I used to think my older sister overindulged hers and now Im eating my words.

fedup21 · 07/10/2019 17:08

If your DH isn’t going anyway, your son isn’t home alone.

MrsMouse03 · 07/10/2019 17:09

Thanks all, I feel better now.
I could leave DS home alone I guess but maybe next time. His group of close friends are going through a real party phase at the moment 😆

OP posts:
Purpleartichoke · 07/10/2019 17:10

At 16, I’m guessing that football is a team
That practices regularly. He has a commitment to his team. Obviously certain family events take priority, but a general
gathering should have considered his schedule equally with the consideration given to the various adult’s schedules when picking a day.

Minioooons · 07/10/2019 17:10

Tell your sibling to go do one. who do they think they are being so entitled to demand anyone do what they want. Your ds has perfectly good reasons and besides your dh will be there as well.

Whoops75 · 07/10/2019 17:10

*brother

Nicolastuffedone · 07/10/2019 17:13

Tell your sibling, if he doesn’t straighten his face, you won’t be coming either.

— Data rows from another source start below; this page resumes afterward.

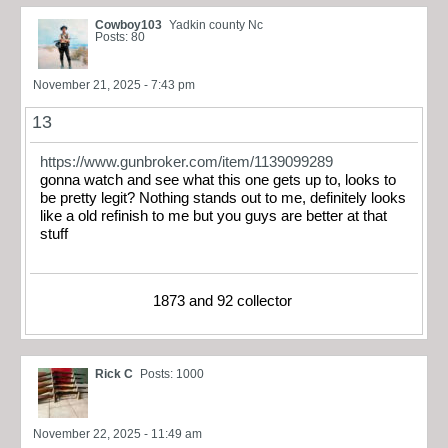
Cowboy103
Yadkin county Nc
Posts: 80
November 21, 2025 - 7:43 pm
13
https://www.gunbroker.com/item/1139099289
gonna watch and see what this one gets up to, looks to
be pretty legit? Nothing stands out to me, definitely looks
like a old refinish to me but you guys are better at that
stuff
1873 and 92 collector
Rick C
Posts: 1000
November 22, 2025 - 11:49 am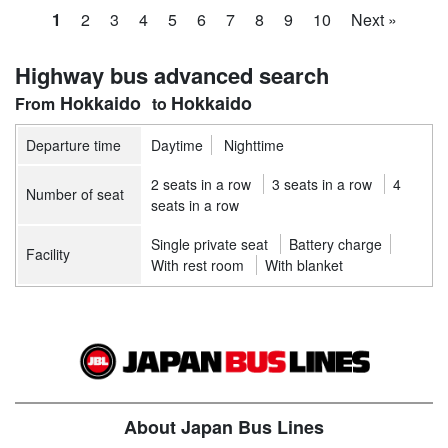
1
2
3
4
5
6
7
8
9
10
Next »
Highway bus advanced search
Hokkaido
Hokkaido
Departure time
Daytime
Nighttime
2 seats in a row
3 seats in a row
4
Number of seat
seats in a row
Single private seat
Battery charge
Facility
With rest room
With blanket
About Japan Bus Lines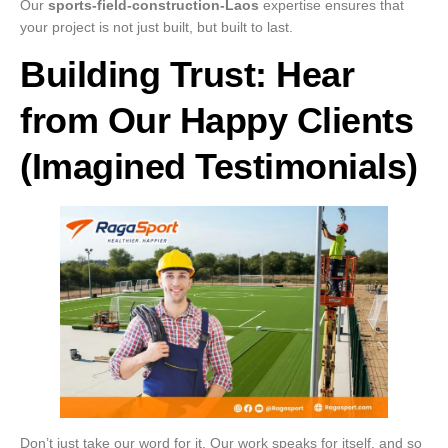
Our
sports-field-construction-Laos
expertise ensures that
your project is not just built, but built to last.
Building Trust: Hear
from Our Happy Clients
(Imagined Testimonials)
Don’t just take our word for it. Our work speaks for itself, and so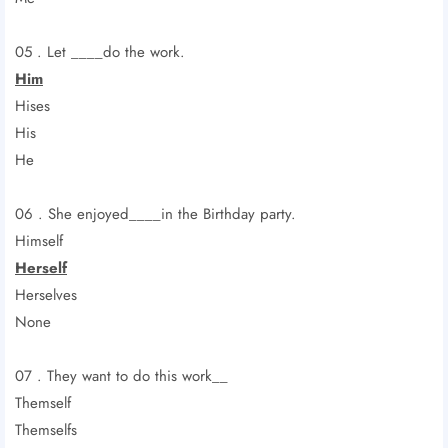
05 . Let ____do the work.
Him
Hises
His
He
06 . She enjoyed____in the Birthday party.
Himself
Herself
Herselves
None
07 . They want to do this work__
Themself
Themselfs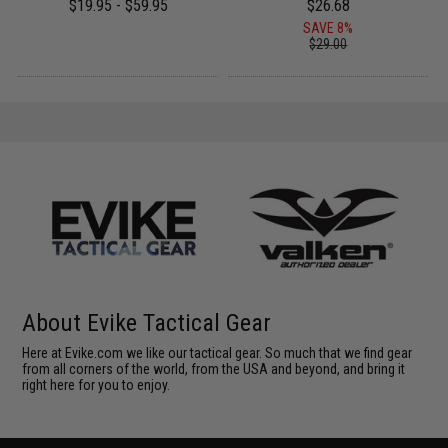
$19.95 - $59.95
$26.68
SAVE 8%
$29.00
About Evike Tactical Gear
Here at Evike.com we like our tactical gear. So much that we find gear
from all corners of the world, from the USA and beyond, and bring it
right here for you to enjoy.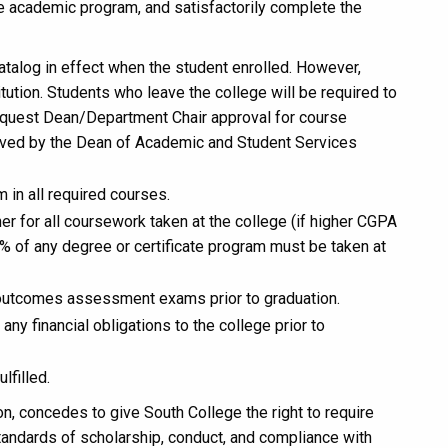
he academic program, and satisfactorily complete the
talog in effect when the student enrolled. However,
tution. Students who leave the college will be required to
request Dean/Department Chair approval for course
oved by the Dean of Academic and Student Services
in all required courses.
er for all coursework taken at the college (if higher CGPA
0% of any degree or certificate program must be taken at
 outcomes assessment exams prior to graduation.
any financial obligations to the college prior to
lfilled.
ion, concedes to give South College the right to require
tandards of scholarship, conduct, and compliance with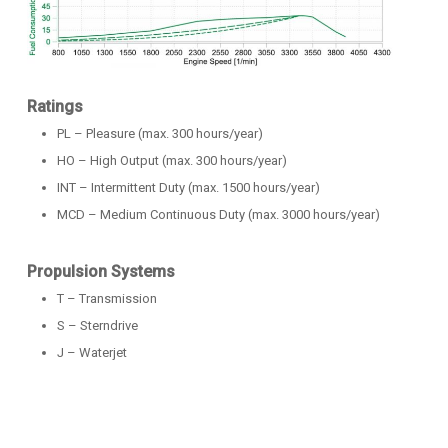
Ratings
PL – Pleasure (max. 300 hours/year)
HO – High Output (max. 300 hours/year)
INT – Intermittent Duty (max. 1500 hours/year)
MCD – Medium Continuous Duty (max. 3000 hours/year)
Propulsion Systems
T – Transmission
S – Sterndrive
J – Waterjet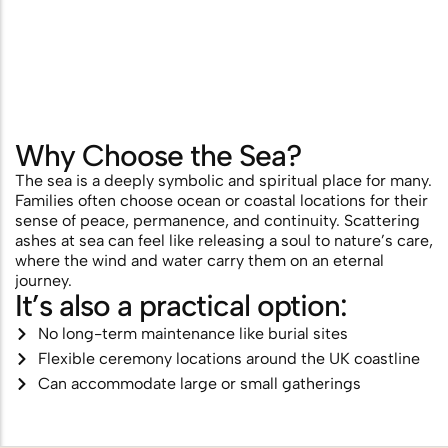
Scattering
Combining Scattering with a
Memorial Ceremony
Ashes Scattering with Fireworks or
Why Choose the Sea?
Pyrotechnics
The sea is a deeply symbolic and spiritual place for many.
Families often choose ocean or coastal locations for their
Scattering Ashes After Cremation
sense of peace, permanence, and continuity. Scattering
Aerial Ashes Scattering by Plane or
ashes at sea can feel like releasing a soul to nature’s care,
where the wind and water carry them on an eternal
Helicopter
journey.
It’s also a practical option:
UK Laws and Permissions for
No long-term maintenance like burial sites
Scattering Ashes
Flexible ceremony locations around the UK coastline
Ashes into Glass or Artwork
Can accommodate large or small gatherings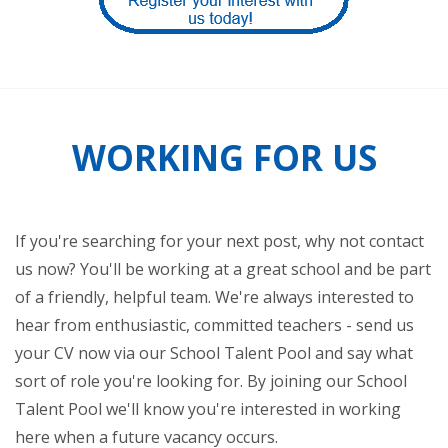
WORKING FOR US
If you're searching for your next post, why not contact
us now? You'll be working at a great school and be part
of a friendly, helpful team. We're always interested to
hear from enthusiastic, committed teachers - send us
your CV now via our School Talent Pool and say what
sort of role you're looking for. By joining our School
Talent Pool we'll know you're interested in working
here when a future vacancy occurs.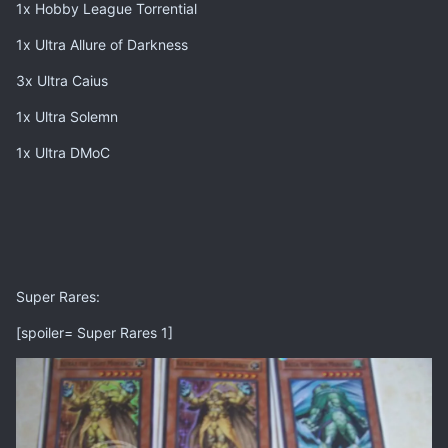
1x Hobby League Torrential
1x Ultra Allure of Darkness
3x Ultra Caius
1x Ultra Solemn
1x Ultra DMoC
Super Rares:
[spoiler= Super Rares 1]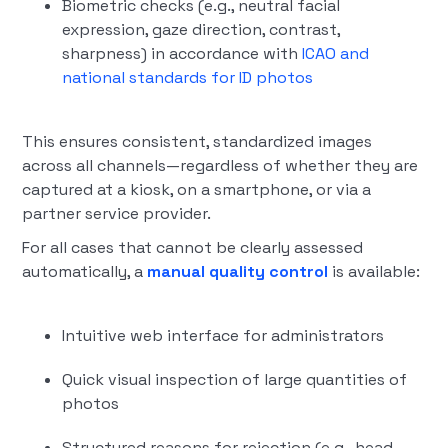
Biometric checks (e.g., neutral facial
expression, gaze direction, contrast,
sharpness) in accordance with
ICAO and
national standards for ID photos
This ensures consistent, standardized images
across all channels—regardless of whether they are
captured at a kiosk, on a smartphone, or via a
partner service provider.
For all cases that cannot be clearly assessed
automatically, a
manual quality control
is available:
Intuitive web interface for administrators
Quick visual inspection of large quantities of
photos
Structured reasons for rejection (e.g., head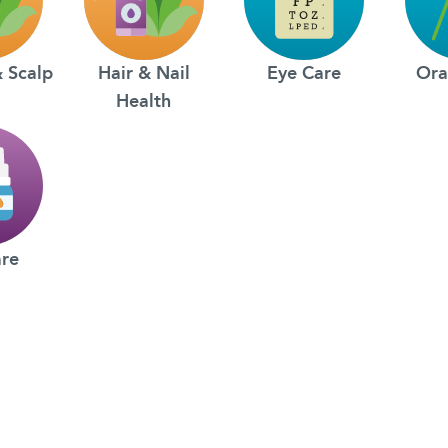
& Scalp
Hair & Nail
Eye Care
Ora
Health
are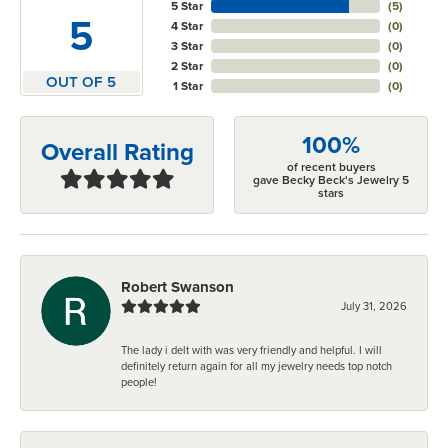
5 Star
(
5
)
5
4 Star
(
0
)
3 Star
(
0
)
2 Star
(
0
)
OUT OF 5
1 Star
(
0
)
100%
Overall Rating
of recent buyers
gave Becky Beck's Jewelry 5
stars
Robert Swanson
July 31, 2026
The lady i delt with was very friendly and helpful. I will
definitely return again for all my jewelry needs top notch
people!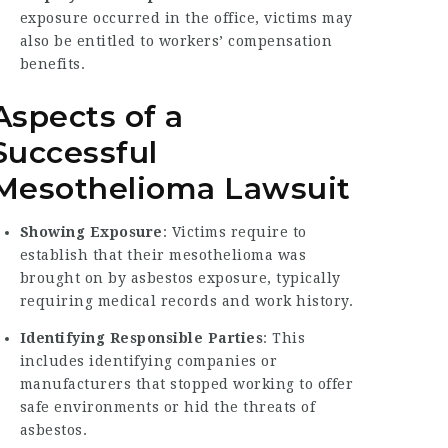
exposure occurred in the office, victims may
also be entitled to workers’ compensation
benefits.
Aspects of a
Successful
Mesothelioma Lawsuit
Showing Exposure
: Victims require to
establish that their mesothelioma was
brought on by asbestos exposure, typically
requiring medical records and work history.
Identifying Responsible Parties
: This
includes identifying companies or
manufacturers that stopped working to offer
safe environments or hid the threats of
asbestos.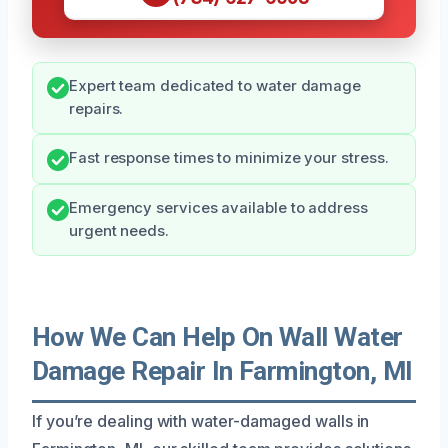
Expert team dedicated to water damage
repairs.
Fast response times to minimize your stress.
Emergency services available to address
urgent needs.
How We Can Help On Wall Water
Damage Repair In Farmington, MI
If you’re dealing with water-damaged walls in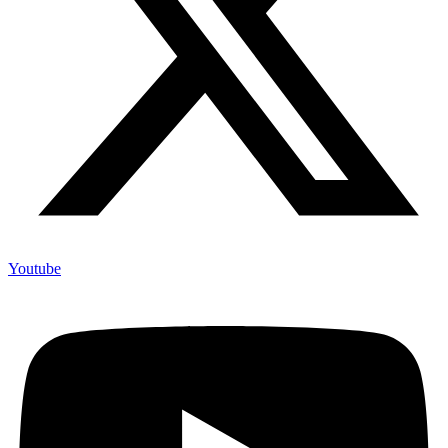
Youtube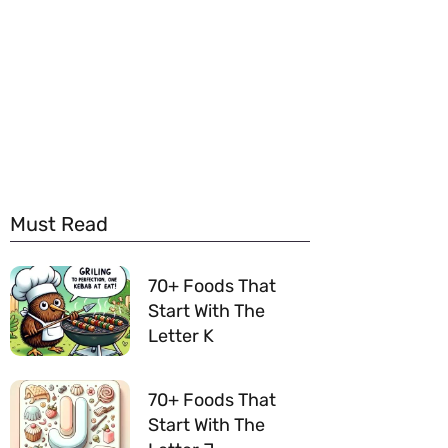
Must Read
70+ Foods That
Start With The
Letter K
70+ Foods That
Start With The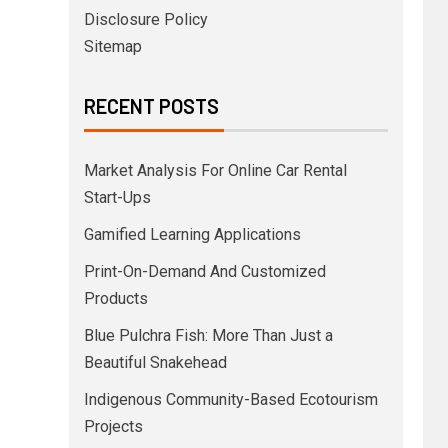
Disclosure Policy
Sitemap
RECENT POSTS
Market Analysis For Online Car Rental
Start-Ups
Gamified Learning Applications
Print-On-Demand And Customized
Products
Blue Pulchra Fish: More Than Just a
Beautiful Snakehead
Indigenous Community-Based Ecotourism
Projects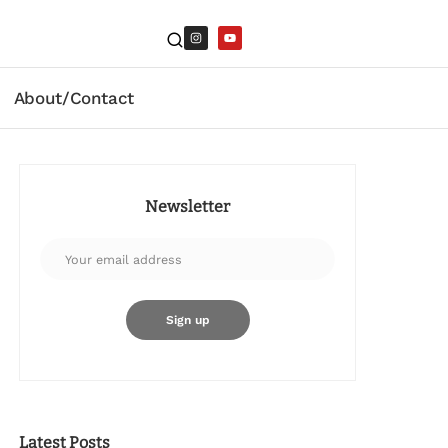
About/Contact
Newsletter
Latest Posts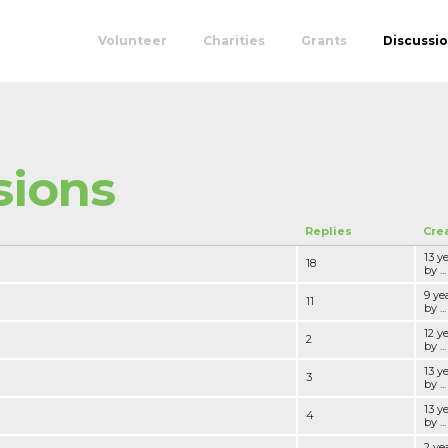
Volunteer
Charities
Grants
Discussi
sions
Replies
Cre
13 y
18
by ...
9 ye
11
by ...
12 y
2
by ...
13 y
3
by ...
13 y
4
by ...
2 ye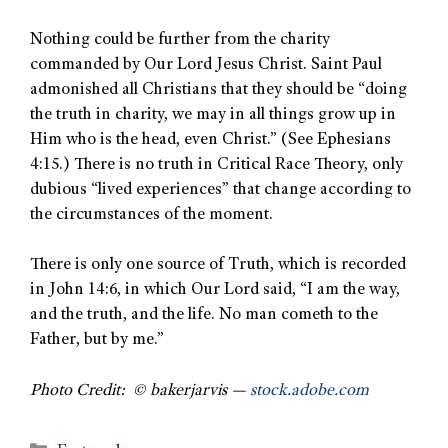
Nothing could be further from the charity
commanded by Our Lord Jesus Christ. Saint Paul
admonished all Christians that they should be “doing
the truth in charity, we may in all things grow up in
Him who is the head, even Christ.” (See Ephesians
4:15.) There is no truth in Critical Race Theory, only
dubious “lived experiences” that change according to
the circumstances of the moment.
There is only one source of Truth, which is recorded
in John 14:6, in which Our Lord said, “I am the way,
and the truth, and the life. No man cometh to the
Father, but by me.”
Photo Credit: © bakerjarvis —
stock.adobe.com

underground76 · 07/10/2019 17:25

It is absolutely not up to your sibling to decide what your teenager does at the weekends.

I'm pretty sure I wasn't expected to come to general family get-togethers at 16. Apart having their own social lives, sports activities, homework etc, loads of 16-year-olds have weekend jobs so it's pretty normal for them not to be tagging along to every meet-up. I'd drag them to a wedding or the 'big' birthday of a grandparent or something, but that's about it.

MrsMouse03 · 07/10/2019 17:35

Absolutely if it was a special Birthday or similar I would certainly make sure he came along but not just for a general weekend.

Maybe my brother doesn't understand as his children are 10 and 13!

OP posts:
zingally · 07/10/2019 17:38

I don't really see the problem of him staying home, especially if the hubby is as well.

And even if hubby weren't, I'd like to think that a 16 year old could be left unattended for a day, and even overnight.

jay55 · 07/10/2019 18:08

I'd bet the 13 year old isn't that thrilled at having to go either.